Томас Кун был одним из тех, кто уловил это требование нашего времени. Он сделал больше других для того, чтобы наши сегодняшние представления о рациональности не топтались на месте. Будем благодарны ему за это.

 

Примечания

 



[1] «Критика, вообще говоря, может быть неверной, но тем не менее важной, открывающей новые перспективы и поэтому плодотворной. Доводы, выдвинутые для защиты от необоснованной критики, зачастую способны пролить новый свет на теории и их можно использовать в качестве (предварительного) аргумента в пользу этой теории» (Поппер К. Открытое общество и его враги. М., 1992. Т. 1. С. 54).

[2] Там же. С. 67.

[3] См. критический обзор этой дискуссии в моей статье «О философских аспектах проблемы «несоизмеримости» научных теорий (Вопросы философии. 1986. № 12).
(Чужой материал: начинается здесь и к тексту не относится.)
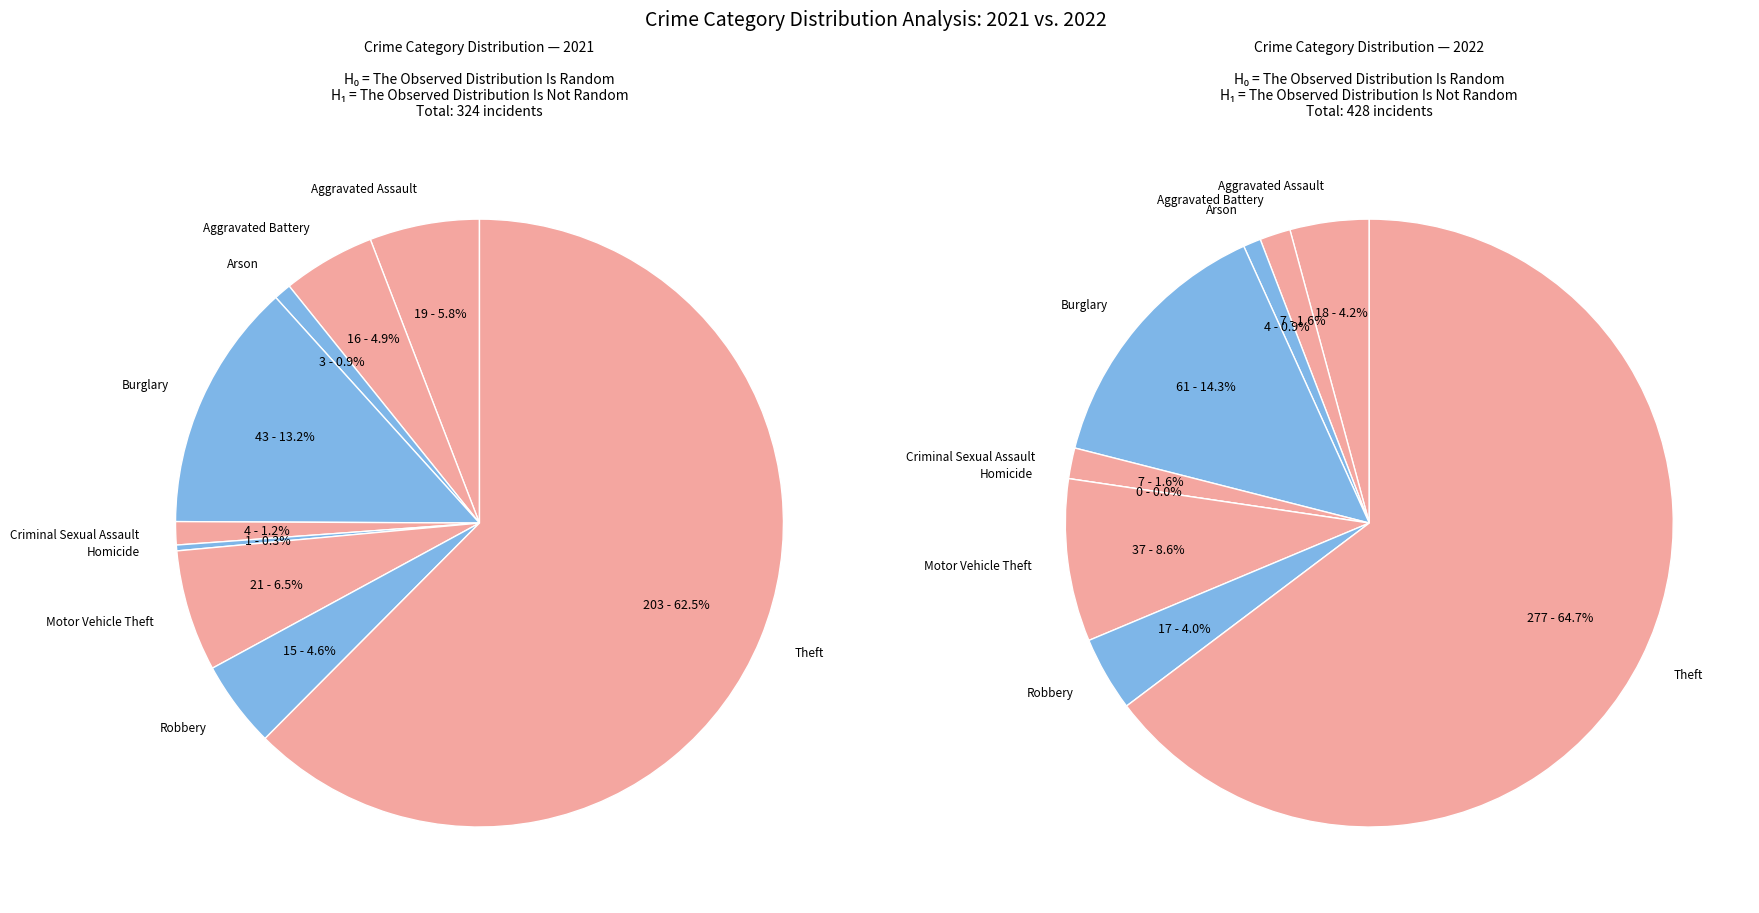

How many segments does this pie chart have?

9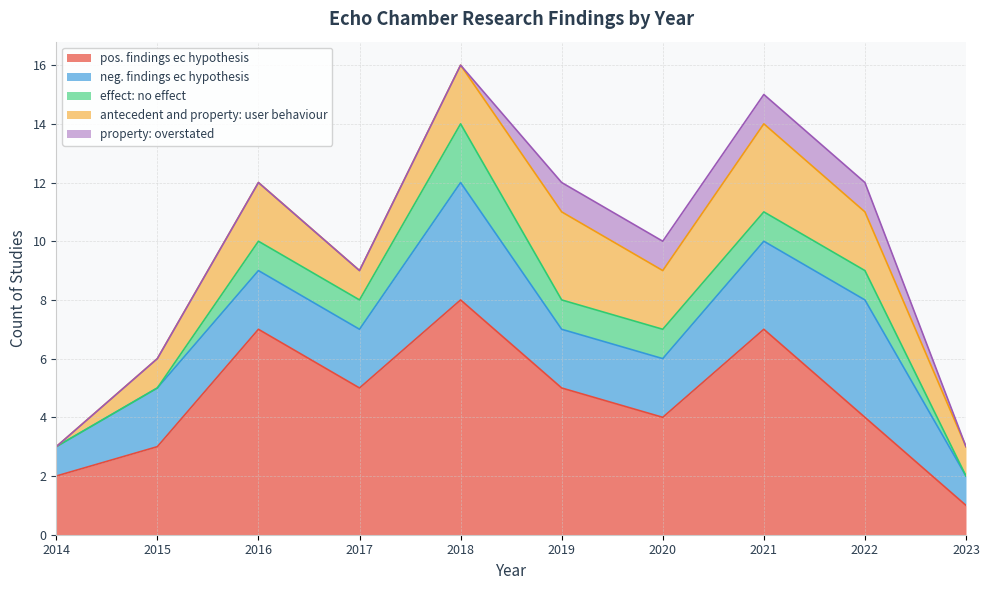

True or false: effect: no effect and pos. findings ec hypothesis intersect in this chart.

False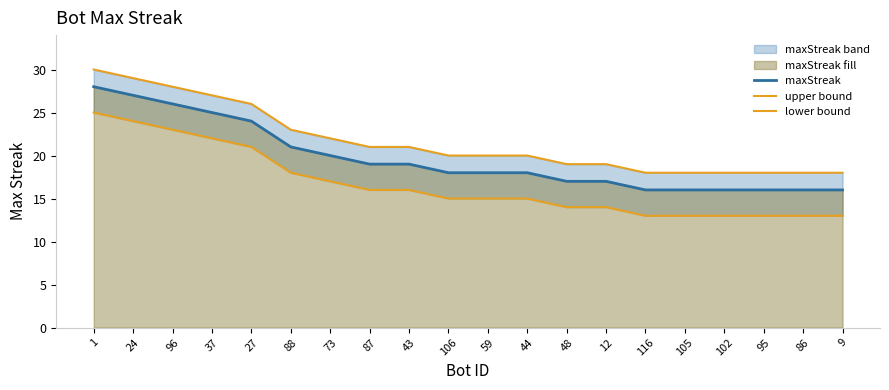

The maxStreak series shows 11 at 48. True or false?

False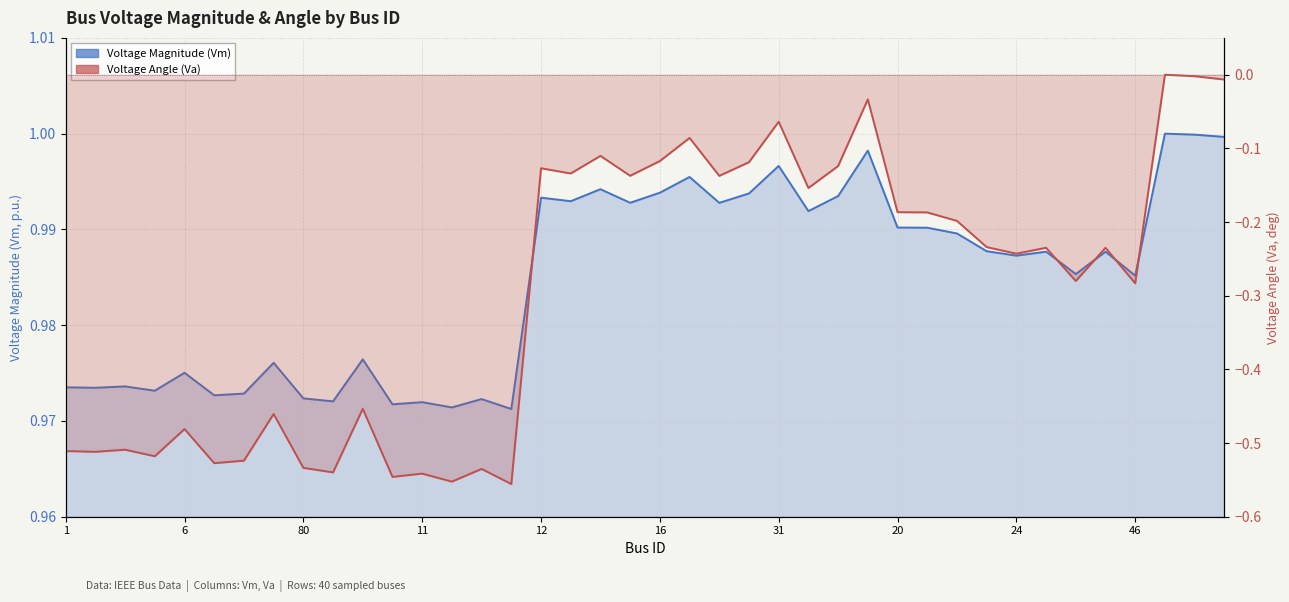

List the series in order of their overall mean, lowest first.

Voltage Angle (Va), Voltage Magnitude (Vm)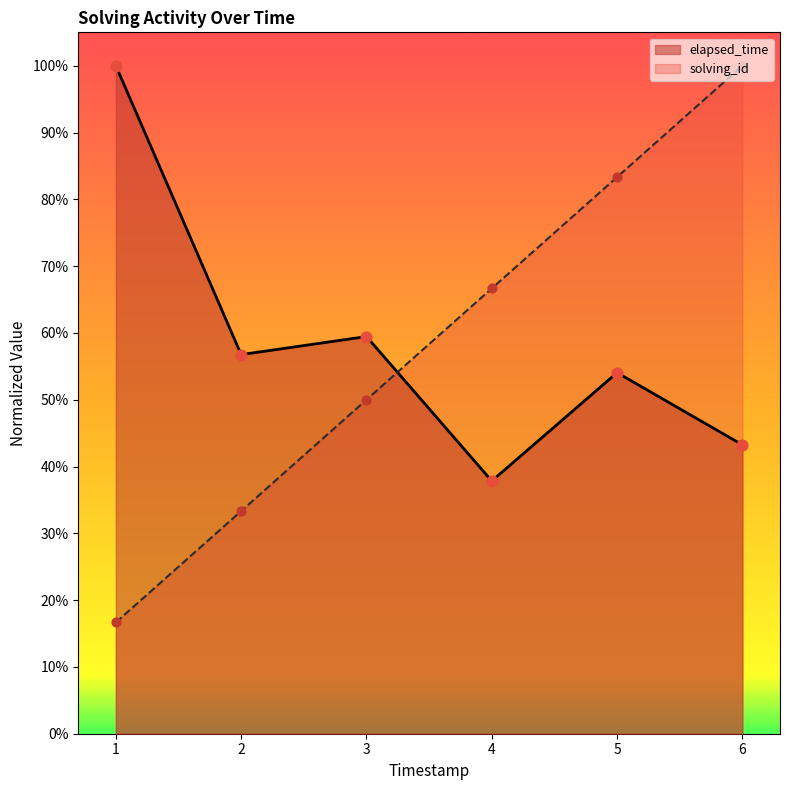

Which series has the largest total across all categories?

elapsed_time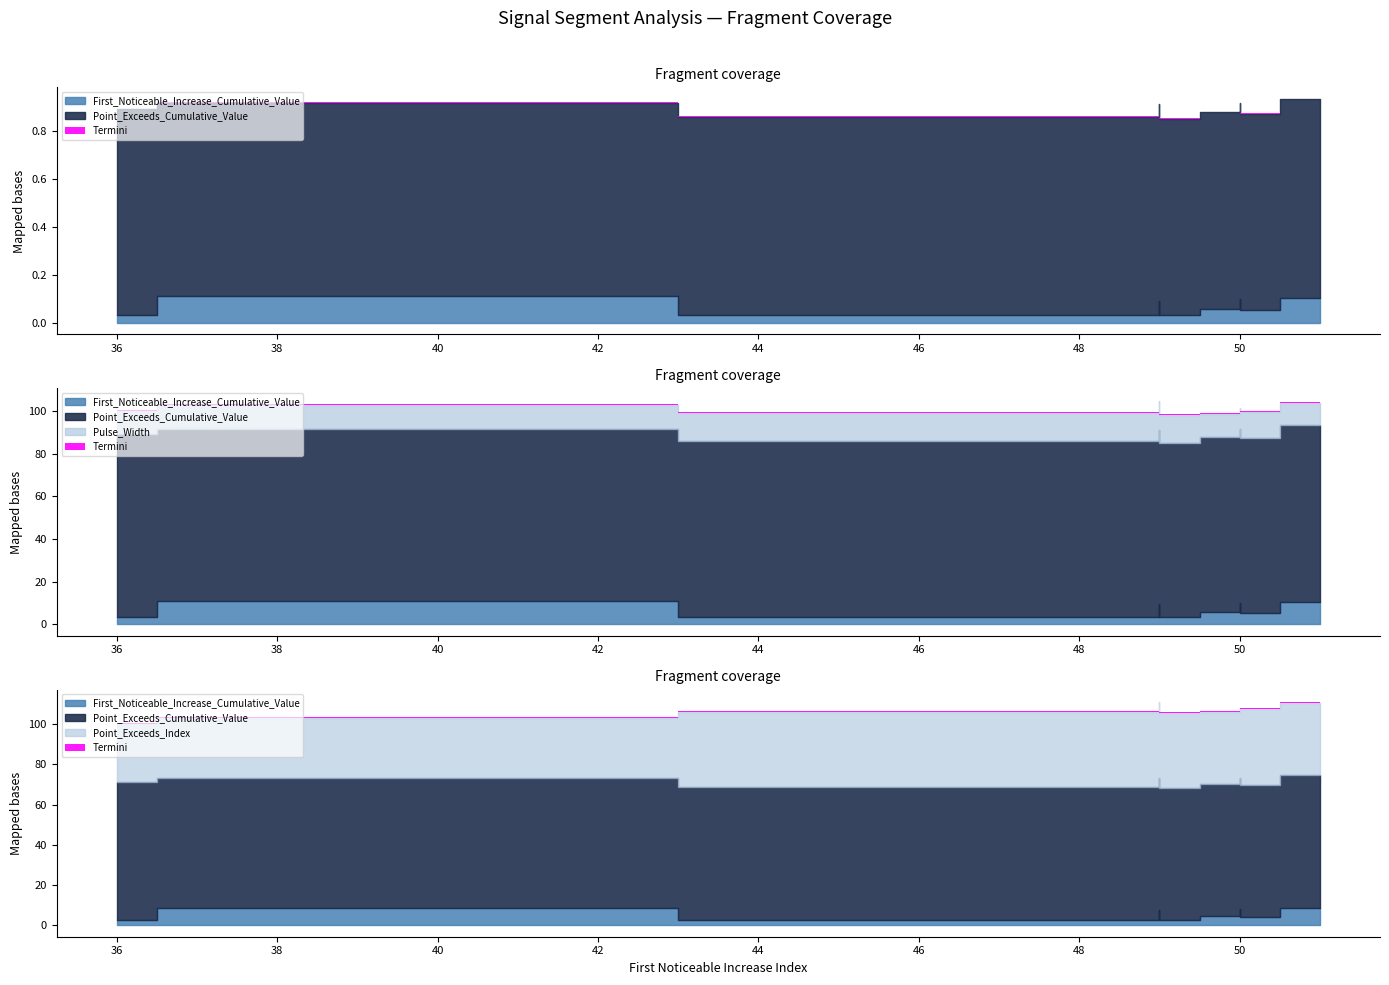

What is the greatest value displayed?

76.0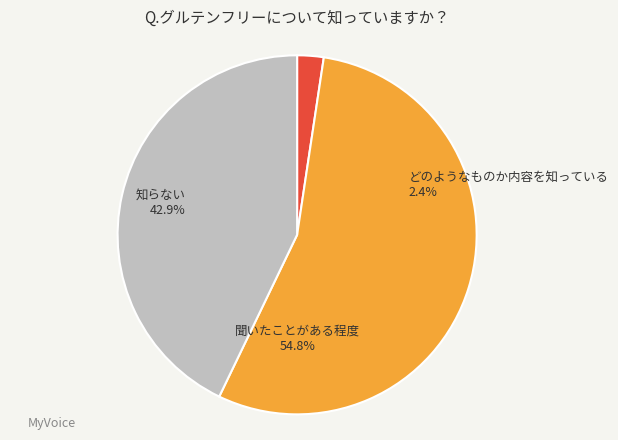

Does 4 represent more than half of the total?

No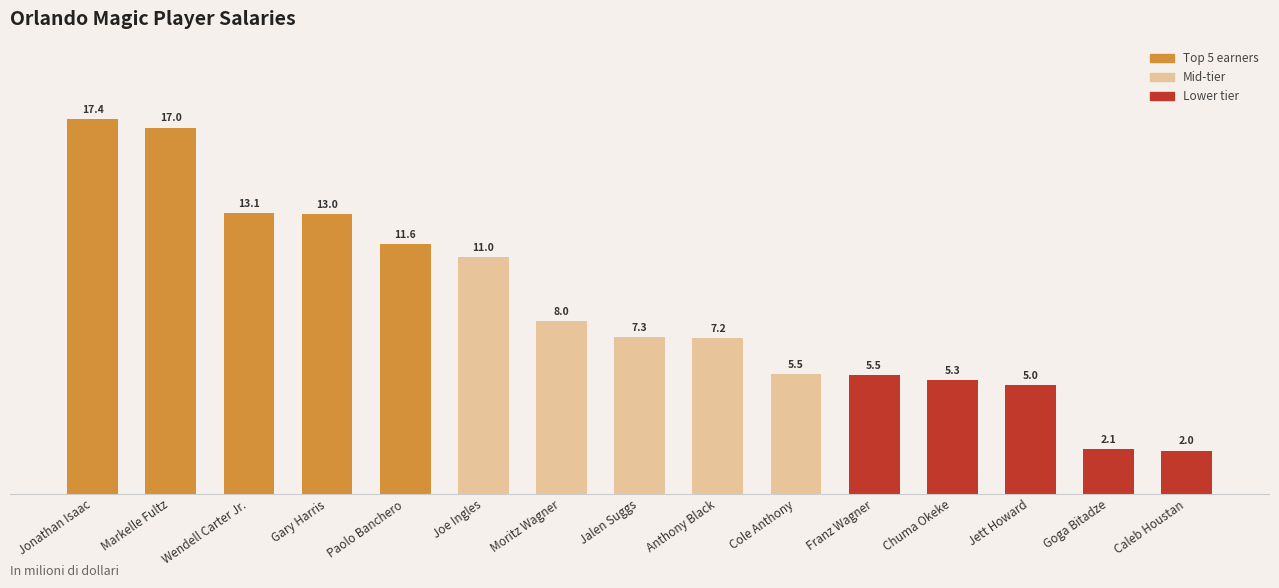

Is it true that the value at Caleb Houstan is 3.2?

False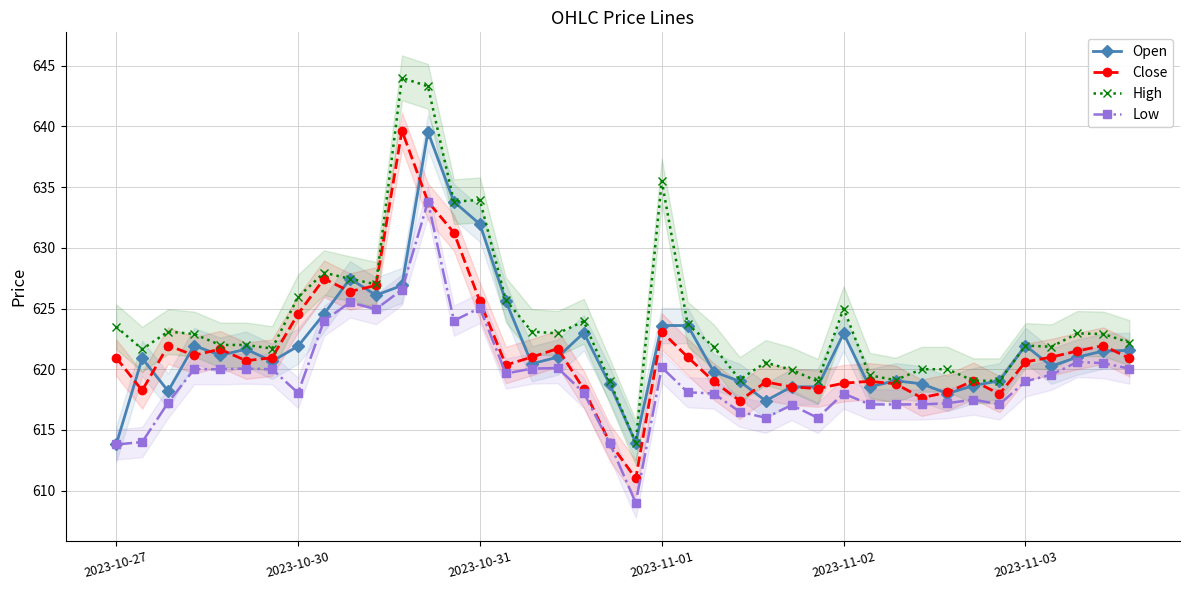

In Close, how many points are lower than both neighbors (excluding endpoints)?

10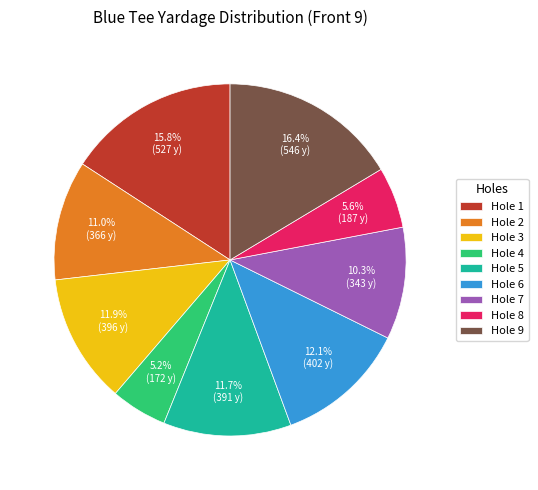

What percentage is the Hole 8 slice, to the nearest percent?

6%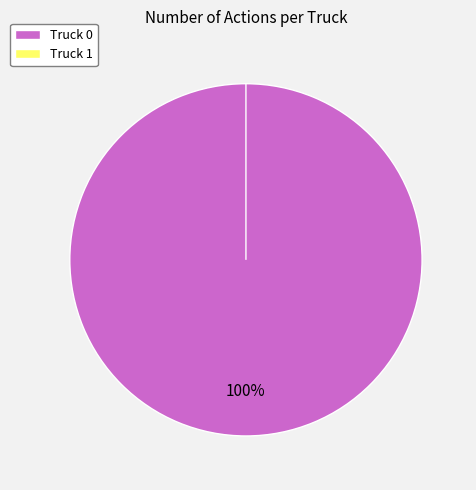

To the nearest percent, what is the average slice percentage?

50%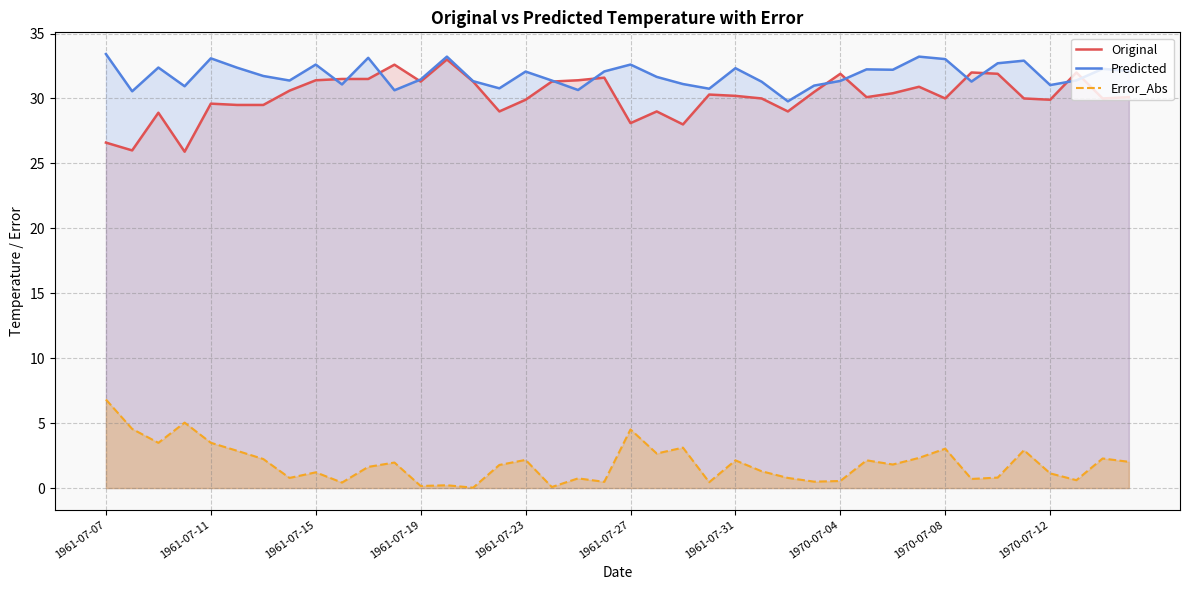

After their last crossing, which series has the higher values: Predicted or Original?

Predicted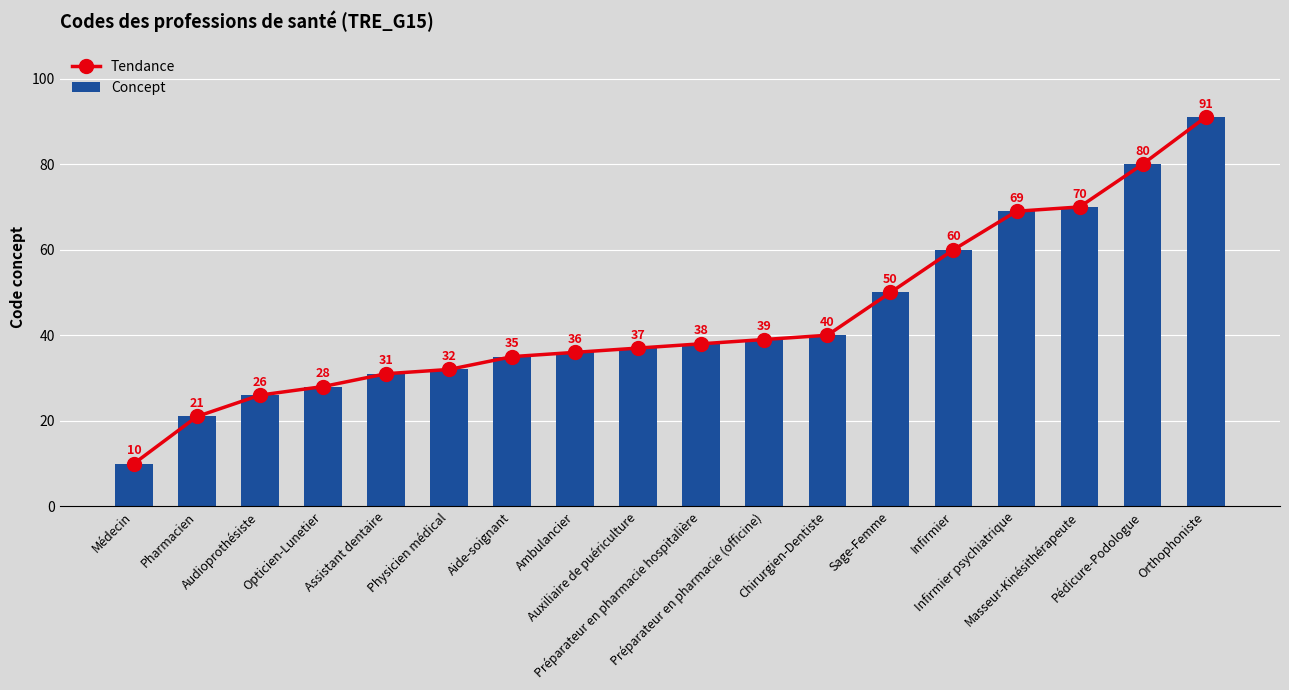

Is it true that Concept equals 38 at Préparateur en pharmacie hospitalière?

True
[4] Фердинанд Теннис рассматривал понятия «сообщества» и «общества» как различные и даже противоположные формы человеческого общежития. Для «сообщества» существенны такие отношения между людьми, которые предполагают близкое единство, поддерживаемое «естественной моралью», традицией или общими верованиями. «Общество» основано на принципах договора и обмена между людьми, каждый из которых в принципе может находиться в состоянии конфликта и конкуренции со всеми другими. Если применить терминологию Тенниса к концепции Куна, получается, что в «нормальные» периоды ученые живут в «научном сообществе», а в «кризисные» – в «научном обществе».

[5] Фейерабенд П. Избранные труды по методологии науки. М., 1986. С. 162.

[6] Horkheimer M., Adorno Th.W. Dialektik der Aufklдrung. Frankfurt a.M., 1969. S.19.

[7] Фейерабенд П. Цит. соч. С. 321–322.